The response (Chulin 104b) appears to be that in this case the Chachamim did not enact an extra gezeirah. They decreed once that chicken and milk should not be “raised” on the table in case meat and milk be “raised” together and placed in the cooking pot.
To fully understand this issue, perhaps it is best to ask a more basic question. Why is it prohibited to have meat and milk on the same table? If the concern is that meat and milk will be eaten together, the biblical prohibition of eating meat and milk is only if they have been cooked together. Eating them, not having been cooked together, is a gezeirah. We can therefore ask a similar question by meat itself and milk – is this not a gezeirah l’gezeirah?

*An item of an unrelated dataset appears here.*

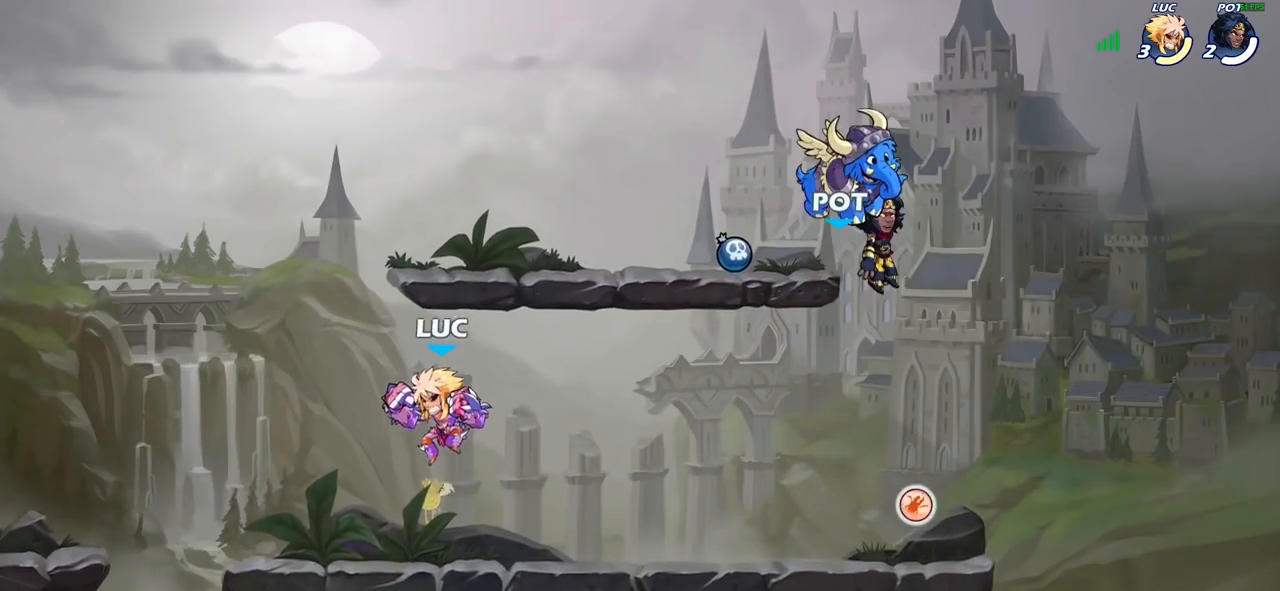
{"buttons": [], "left_stick": "center", "right_stick": "center", "events": [[183, "SQUARE", "down"], [300, "SQUARE", "up"], [433, "left_stick", "center"]]}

Rashi explains that by meat and cheese we are concerned that they will touch each other while on the same table and be eaten having absorbed one from the other. The Maharam Shif explains that the Rashi is concerned that having eaten in this manner he will place them together in one utensil, and if placed then together in a boiling pot he will transgress the biblical prohibition of bishul. Accordingly we once again have one gezeirah.
The Ran (32b dapei HaRif) however explains that this decree against placing meat and milk on the same table is out of concern that we will eat them together. The Chachamim were even stricter by this prohibition as milk and meat are both independently permissible. Similarly he explains that concerning chicken and milk, had the Chachamim permitted them being on the same table, the prohibition against eating them together would never have stood.
How do we understand the Ran in the case of placing chicken and cheese on the same table? Is it not still a gezeirah l’gezeirah? The Melechet Shlomo quoting the Lavush explains that since people put food on the dinner table for the express purpose of eating them, it is as if this prohibition is part of prohibition against eating them together.
The Radvaz (M”A ) explains that the Chachamim strengthened their words to treat them like their biblical equivalent. The reason being that since all that is specifically mentioned is a “goat” as opposed to all meat, without such strengthening, very soon one would violate a biblical prohibition.
Alternatively we can utilise the explanation of the Tosfot. They explain that sometimes we find that indeed the Chachamim do institute decrees to safeguard existing decrees. Each rabbinic enactment is unique and we cannot compare one with another unless the Gemara itself does so. Here, for the above stated reasons, the Chachamim felt it necessary.12
Using this we can once again return and explain the concern by meat and milk. We asked that if the concern is that they be eaten together, if they were not cooked together it would be a gezeirah l’gezeirah. Indeed the Shulchan Aruch states that the concern is that they will be eaten together. The Taz therefore explains that this too is an instance where the Chachamim decided to institute a gezeirah for an existing gezeirah.
12: To see an explanation about how these understandings fit in with the above quoted Gemara see the Lechem Mishneh (M”A 9:20).